Mas, pra matar assim, sem ver a vida, sem dúvida, só os mais alienados: os que viam na morte uma saída; e Deus trazia muito mais soldados!

Decantaram-se extremos discrepantes… e o que era um povo se tornaram dois: havia os que já matavam antes e os loucos por viver pra ver depois.

A cada guerra, muito mais desgraça, miséria, injustiça, morte e dor. Os miseráveis se tornaram raça.

E Deus? Sempre do lado vencedor.

Aquele Deus, o pai de todo mundo, mais seletivo, duro e caprichoso, já não era mais pai de vagabundo, e só aos ricos permitia o gozo.

Aos muitos ricos nem havia “não”! Tudo pode naquele do bilhão! Se pode ser elite, nesse mundo cão, pode-se golpear uma nação, pode por inimigo na prisão, pode ganhar dinheiro de ladrão, pode-se combinar, em ligação, de se enviar um primo ou um irmão e colocar a mala em sua mão e então matá-lo, antes da delação.

Nas profundezas da corrupção, milênios correm sem andar pra frente; e amparados no medo e na ilusão, “prosperam” os que mais enganam gente!

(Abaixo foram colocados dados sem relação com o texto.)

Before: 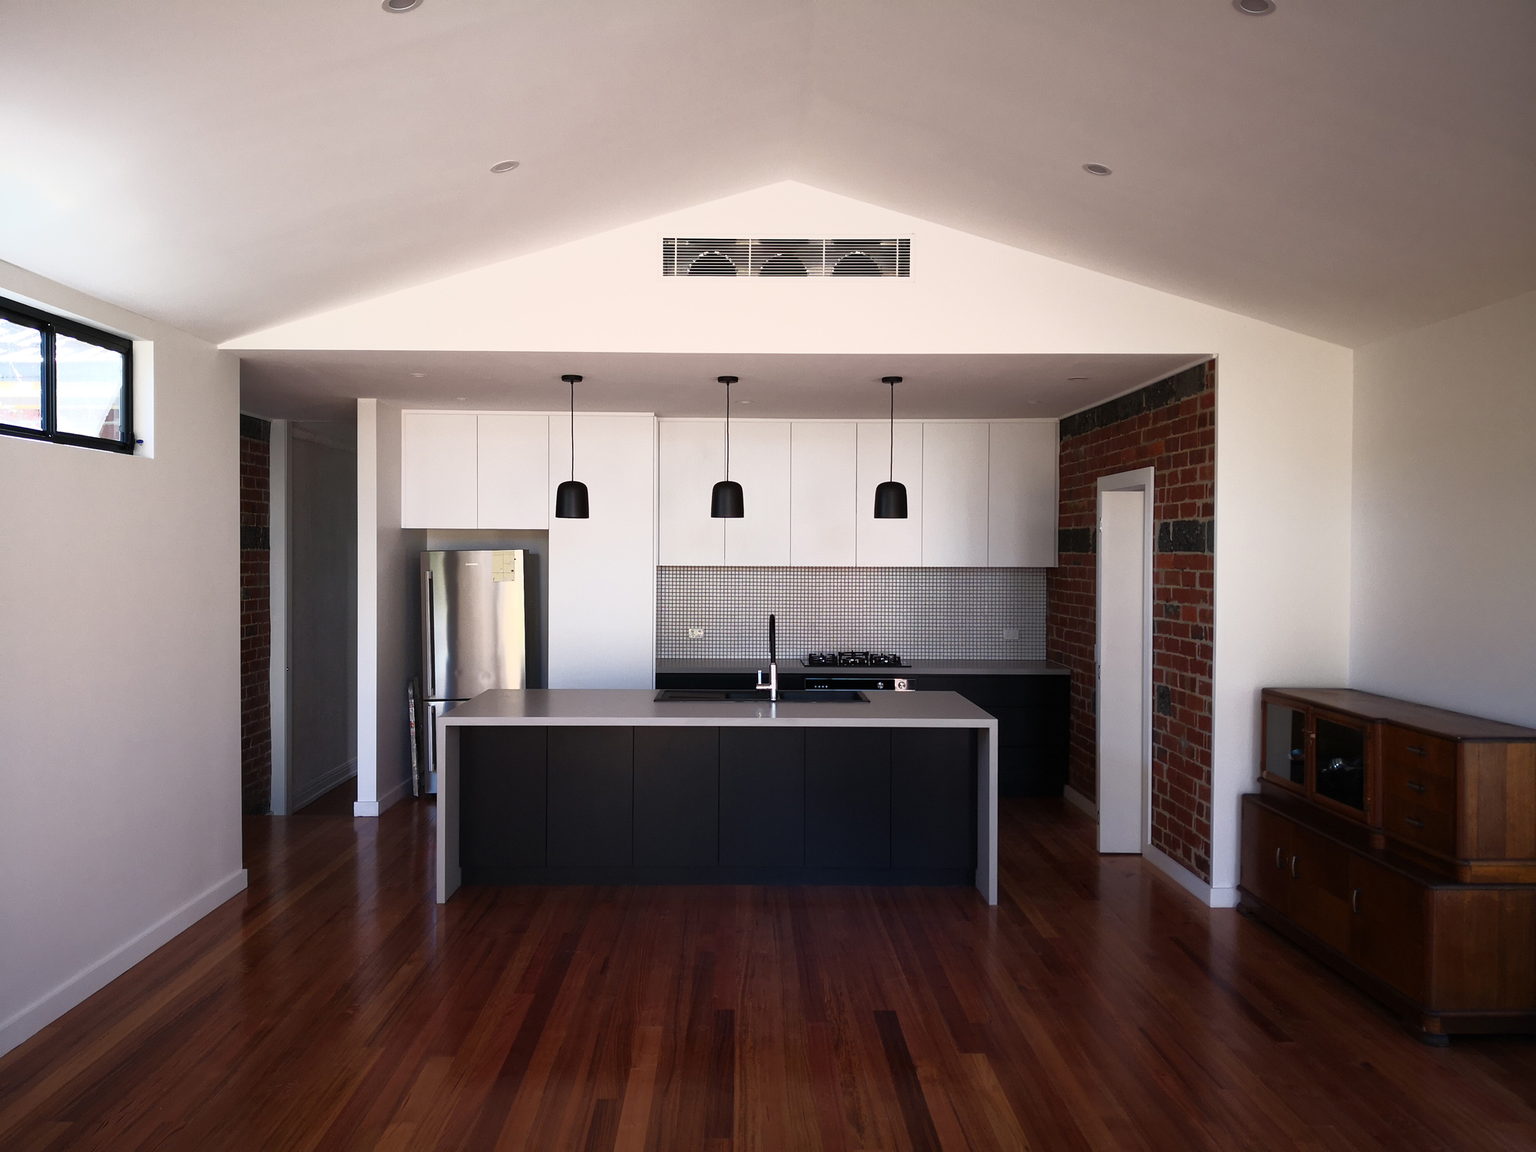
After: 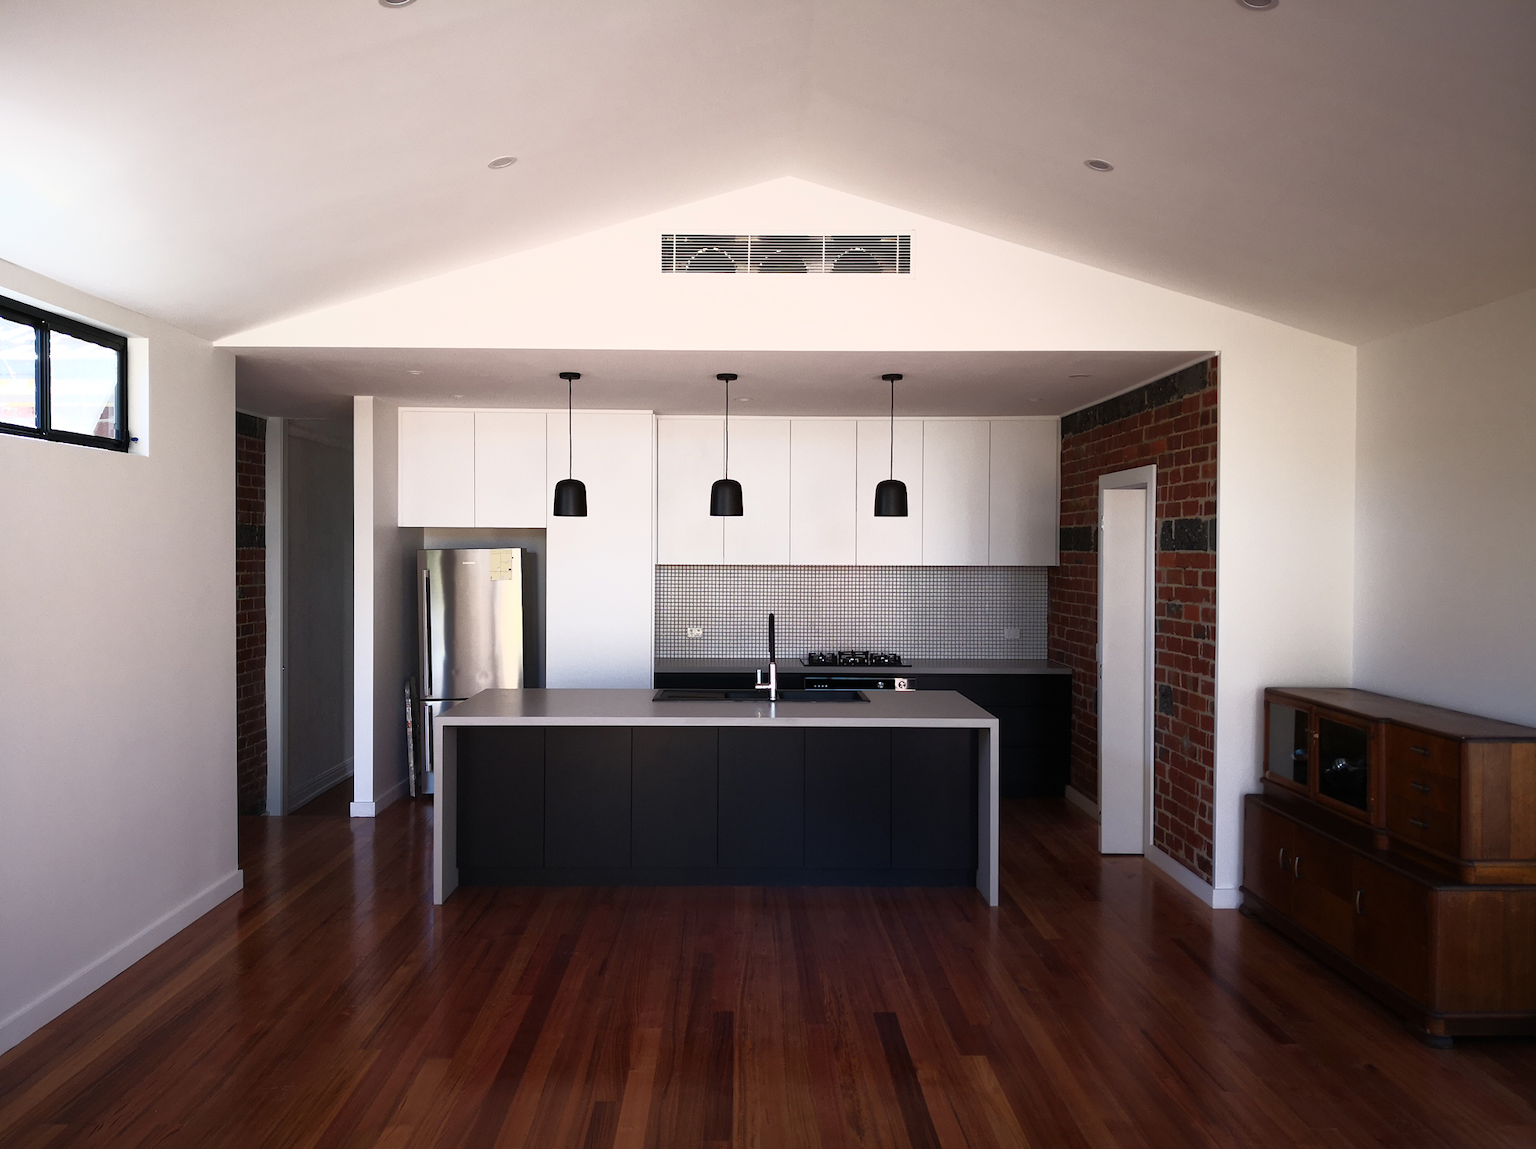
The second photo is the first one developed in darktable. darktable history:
crop: left 0.434%, top 0.485%, right 0.244%, bottom 0.386%
shadows and highlights: shadows 0, highlights 40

Já não existe espaço sobre o muro ruído no passado abissal da encruzilhada entre o egoísmo burro e o solidário ganho social. A humanidade encontra-se perdida onde uma densa bruma ofusca o ar, na encruzilhada entre o respeito à vida e um bizarro orgulho de matar.

Nenhuma mãe amamentou bandido, nem traficante, nem torturador, nem vagabundo, nem caso perdido, pois não há perdas ao se dar amor! Mas, tanto amor, num canto se perdeu, entre o “Ubuntu” e a competição, na encruzilhada entre o “nosso” e o “meu”, aquele amor de mãe deu leite em vão…

A cada agora há uma encruzilhada: entre uma noite eterna e um novo dia, entre a ciência e o não querer ver nada, entre a verdade e a hipocrisia.

Sem água, ainda morremos em 3 dias… Na ignorância é que matamos mais! Legamos fome e sede às nossas crias e ainda nos achamos geniais!

Há uma via covarde e outra atrevida: ou me encharco de História, até o osso e me vivo sem medo, amando a vida, ou engrosso essa angústia, em fel curtida, e mato a mando do Dono do Poço…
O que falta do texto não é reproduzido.